### Work instructions
When you reach the line containing "SAKUZAN/Sara スクエアプレート S", start transcribing exactly and continue through the last line of the data, skipping every picture.

### Supplied data

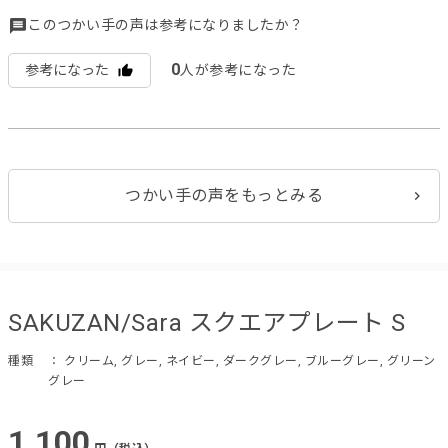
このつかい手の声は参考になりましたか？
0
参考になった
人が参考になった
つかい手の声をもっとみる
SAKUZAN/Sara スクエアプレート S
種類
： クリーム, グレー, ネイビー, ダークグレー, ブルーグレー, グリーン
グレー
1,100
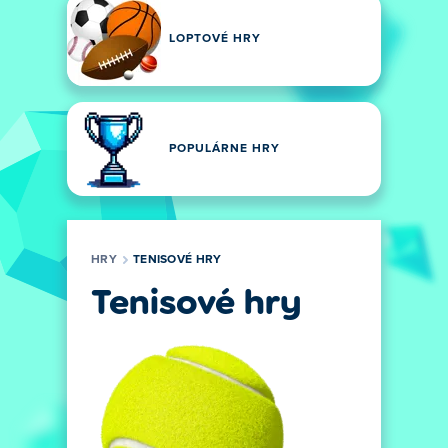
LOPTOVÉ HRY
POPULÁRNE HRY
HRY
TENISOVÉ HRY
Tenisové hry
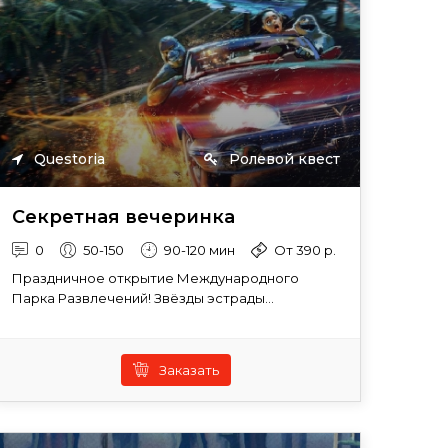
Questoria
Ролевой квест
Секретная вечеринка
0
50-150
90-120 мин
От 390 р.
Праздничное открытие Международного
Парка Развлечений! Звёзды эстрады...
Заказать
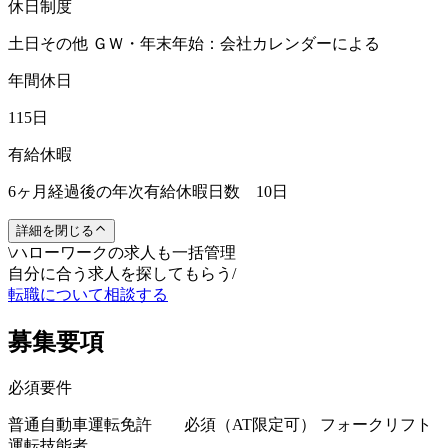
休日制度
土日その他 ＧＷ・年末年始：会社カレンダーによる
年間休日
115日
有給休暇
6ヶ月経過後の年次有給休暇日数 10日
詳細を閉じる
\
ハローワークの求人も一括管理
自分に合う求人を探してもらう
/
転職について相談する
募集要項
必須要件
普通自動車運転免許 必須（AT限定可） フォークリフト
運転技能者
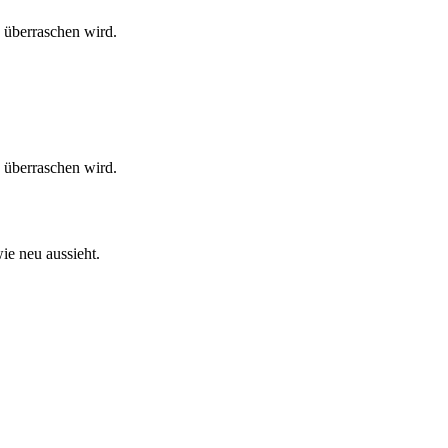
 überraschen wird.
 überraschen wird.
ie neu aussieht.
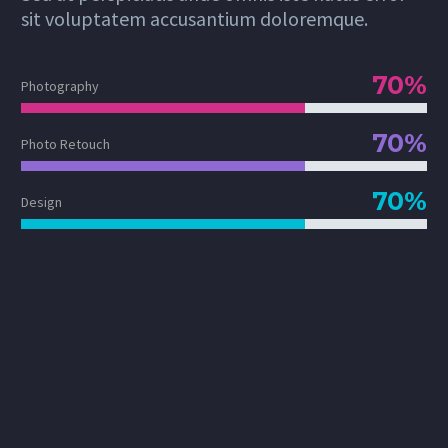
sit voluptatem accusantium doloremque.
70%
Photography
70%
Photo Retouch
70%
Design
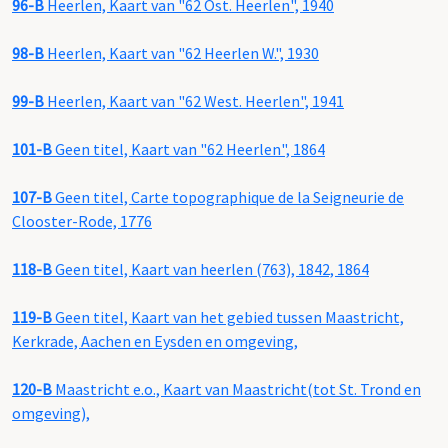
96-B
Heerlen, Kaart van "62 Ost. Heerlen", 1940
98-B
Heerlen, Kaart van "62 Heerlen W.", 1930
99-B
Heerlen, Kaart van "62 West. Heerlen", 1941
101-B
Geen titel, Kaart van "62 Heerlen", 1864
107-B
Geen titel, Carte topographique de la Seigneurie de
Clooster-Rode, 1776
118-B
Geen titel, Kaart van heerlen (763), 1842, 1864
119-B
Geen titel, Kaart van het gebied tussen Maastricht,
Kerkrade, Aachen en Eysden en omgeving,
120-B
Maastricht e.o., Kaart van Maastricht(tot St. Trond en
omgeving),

### Written solution
SAKUZAN/Sara スクエアプレート S
種類
： クリーム, グレー, ネイビー, ダークグレー, ブルーグレー, グリーン
グレー
1,100
LOPTOVÉ HRY
POPULÁRNE HRY
HRY
TENISOVÉ HRY
Tenisové hry
Questoria
Ролевой квест
Секретная вечеринка
0
50-150
90-120 мин
От 390 р.
Праздничное открытие Международного
Парка Развлечений! Звёзды эстрады...
Заказать
休日制度
土日その他 ＧＷ・年末年始：会社カレンダーによる
年間休日
115日
有給休暇
6ヶ月経過後の年次有給休暇日数 10日
詳細を閉じる
\
ハローワークの求人も一括管理
自分に合う求人を探してもらう
/
転職について相談する
募集要項
必須要件
普通自動車運転免許 必須（AT限定可） フォークリフト
運転技能者
 überraschen wird.
 überraschen wird.
ie neu aussieht.
sit voluptatem accusantium doloremque.
70%
Photography
70%
Photo Retouch
70%
Design
96-B
Heerlen, Kaart van "62 Ost. Heerlen", 1940
98-B
Heerlen, Kaart van "62 Heerlen W.", 1930
99-B
Heerlen, Kaart van "62 West. Heerlen", 1941
101-B
Geen titel, Kaart van "62 Heerlen", 1864
107-B
Geen titel, Carte topographique de la Seigneurie de
Clooster-Rode, 1776
118-B
Geen titel, Kaart van heerlen (763), 1842, 1864
119-B
Geen titel, Kaart van het gebied tussen Maastricht,
Kerkrade, Aachen en Eysden en omgeving,
120-B
Maastricht e.o., Kaart van Maastricht(tot St. Trond en
omgeving),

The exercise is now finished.